(Stored data)
-------

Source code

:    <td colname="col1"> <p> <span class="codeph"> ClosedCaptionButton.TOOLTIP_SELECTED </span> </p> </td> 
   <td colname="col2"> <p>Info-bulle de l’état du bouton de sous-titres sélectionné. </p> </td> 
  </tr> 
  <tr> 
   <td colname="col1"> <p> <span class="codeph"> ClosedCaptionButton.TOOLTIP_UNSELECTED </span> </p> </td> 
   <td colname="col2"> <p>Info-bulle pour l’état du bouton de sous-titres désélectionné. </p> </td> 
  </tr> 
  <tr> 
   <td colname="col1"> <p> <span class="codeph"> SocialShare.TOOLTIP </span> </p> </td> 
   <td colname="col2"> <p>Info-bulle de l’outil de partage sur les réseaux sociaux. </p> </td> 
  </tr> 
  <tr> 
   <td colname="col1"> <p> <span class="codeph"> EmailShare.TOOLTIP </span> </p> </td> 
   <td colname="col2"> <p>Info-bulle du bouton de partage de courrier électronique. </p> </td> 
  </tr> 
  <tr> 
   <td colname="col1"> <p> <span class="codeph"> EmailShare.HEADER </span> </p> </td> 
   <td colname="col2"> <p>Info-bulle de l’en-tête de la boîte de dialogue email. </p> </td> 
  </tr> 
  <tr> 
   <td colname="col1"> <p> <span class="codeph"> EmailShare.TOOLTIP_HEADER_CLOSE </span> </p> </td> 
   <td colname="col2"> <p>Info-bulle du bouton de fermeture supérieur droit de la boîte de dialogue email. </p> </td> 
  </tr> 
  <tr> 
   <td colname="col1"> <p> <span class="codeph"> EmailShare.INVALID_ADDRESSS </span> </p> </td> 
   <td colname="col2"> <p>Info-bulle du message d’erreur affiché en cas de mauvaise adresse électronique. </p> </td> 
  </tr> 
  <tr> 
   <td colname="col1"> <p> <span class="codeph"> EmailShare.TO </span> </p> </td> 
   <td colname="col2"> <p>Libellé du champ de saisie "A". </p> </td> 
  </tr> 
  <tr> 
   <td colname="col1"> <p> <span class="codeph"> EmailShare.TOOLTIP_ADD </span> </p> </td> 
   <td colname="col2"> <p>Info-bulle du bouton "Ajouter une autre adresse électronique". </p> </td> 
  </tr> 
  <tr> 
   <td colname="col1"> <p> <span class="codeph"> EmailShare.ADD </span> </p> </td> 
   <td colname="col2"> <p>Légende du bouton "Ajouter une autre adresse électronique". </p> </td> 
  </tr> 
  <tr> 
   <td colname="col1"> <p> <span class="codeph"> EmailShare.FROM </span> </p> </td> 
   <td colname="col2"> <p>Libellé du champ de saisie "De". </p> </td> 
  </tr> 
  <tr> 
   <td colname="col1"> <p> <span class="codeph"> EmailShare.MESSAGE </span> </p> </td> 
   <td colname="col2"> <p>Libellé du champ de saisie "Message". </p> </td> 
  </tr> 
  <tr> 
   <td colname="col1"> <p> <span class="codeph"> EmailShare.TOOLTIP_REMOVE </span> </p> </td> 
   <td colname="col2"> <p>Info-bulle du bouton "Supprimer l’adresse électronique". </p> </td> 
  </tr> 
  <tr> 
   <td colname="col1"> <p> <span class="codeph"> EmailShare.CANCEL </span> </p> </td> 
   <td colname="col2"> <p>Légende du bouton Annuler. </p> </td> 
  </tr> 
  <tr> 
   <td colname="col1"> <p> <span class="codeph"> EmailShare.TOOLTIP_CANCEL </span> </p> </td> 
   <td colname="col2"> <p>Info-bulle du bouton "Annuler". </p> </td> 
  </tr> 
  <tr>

-------

# Brief:
Your answer must be every record above, retyped exactly.

# Task response:
Source code

:    <td colname="col1"> <p> <span class="codeph"> ClosedCaptionButton.TOOLTIP_SELECTED </span> </p> </td> 
   <td colname="col2"> <p>Info-bulle de l’état du bouton de sous-titres sélectionné. </p> </td> 
  </tr> 
  <tr> 
   <td colname="col1"> <p> <span class="codeph"> ClosedCaptionButton.TOOLTIP_UNSELECTED </span> </p> </td> 
   <td colname="col2"> <p>Info-bulle pour l’état du bouton de sous-titres désélectionné. </p> </td> 
  </tr> 
  <tr> 
   <td colname="col1"> <p> <span class="codeph"> SocialShare.TOOLTIP </span> </p> </td> 
   <td colname="col2"> <p>Info-bulle de l’outil de partage sur les réseaux sociaux. </p> </td> 
  </tr> 
  <tr> 
   <td colname="col1"> <p> <span class="codeph"> EmailShare.TOOLTIP </span> </p> </td> 
   <td colname="col2"> <p>Info-bulle du bouton de partage de courrier électronique. </p> </td> 
  </tr> 
  <tr> 
   <td colname="col1"> <p> <span class="codeph"> EmailShare.HEADER </span> </p> </td> 
   <td colname="col2"> <p>Info-bulle de l’en-tête de la boîte de dialogue email. </p> </td> 
  </tr> 
  <tr> 
   <td colname="col1"> <p> <span class="codeph"> EmailShare.TOOLTIP_HEADER_CLOSE </span> </p> </td> 
   <td colname="col2"> <p>Info-bulle du bouton de fermeture supérieur droit de la boîte de dialogue email. </p> </td> 
  </tr> 
  <tr> 
   <td colname="col1"> <p> <span class="codeph"> EmailShare.INVALID_ADDRESSS </span> </p> </td> 
   <td colname="col2"> <p>Info-bulle du message d’erreur affiché en cas de mauvaise adresse électronique. </p> </td> 
  </tr> 
  <tr> 
   <td colname="col1"> <p> <span class="codeph"> EmailShare.TO </span> </p> </td> 
   <td colname="col2"> <p>Libellé du champ de saisie "A". </p> </td> 
  </tr> 
  <tr> 
   <td colname="col1"> <p> <span class="codeph"> EmailShare.TOOLTIP_ADD </span> </p> </td> 
   <td colname="col2"> <p>Info-bulle du bouton "Ajouter une autre adresse électronique". </p> </td> 
  </tr> 
  <tr> 
   <td colname="col1"> <p> <span class="codeph"> EmailShare.ADD </span> </p> </td> 
   <td colname="col2"> <p>Légende du bouton "Ajouter une autre adresse électronique". </p> </td> 
  </tr> 
  <tr> 
   <td colname="col1"> <p> <span class="codeph"> EmailShare.FROM </span> </p> </td> 
   <td colname="col2"> <p>Libellé du champ de saisie "De". </p> </td> 
  </tr> 
  <tr> 
   <td colname="col1"> <p> <span class="codeph"> EmailShare.MESSAGE </span> </p> </td> 
   <td colname="col2"> <p>Libellé du champ de saisie "Message". </p> </td> 
  </tr> 
  <tr> 
   <td colname="col1"> <p> <span class="codeph"> EmailShare.TOOLTIP_REMOVE </span> </p> </td> 
   <td colname="col2"> <p>Info-bulle du bouton "Supprimer l’adresse électronique". </p> </td> 
  </tr> 
  <tr> 
   <td colname="col1"> <p> <span class="codeph"> EmailShare.CANCEL </span> </p> </td> 
   <td colname="col2"> <p>Légende du bouton Annuler. </p> </td> 
  </tr> 
  <tr> 
   <td colname="col1"> <p> <span class="codeph"> EmailShare.TOOLTIP_CANCEL </span> </p> </td> 
   <td colname="col2"> <p>Info-bulle du bouton "Annuler". </p> </td> 
  </tr> 
  <tr>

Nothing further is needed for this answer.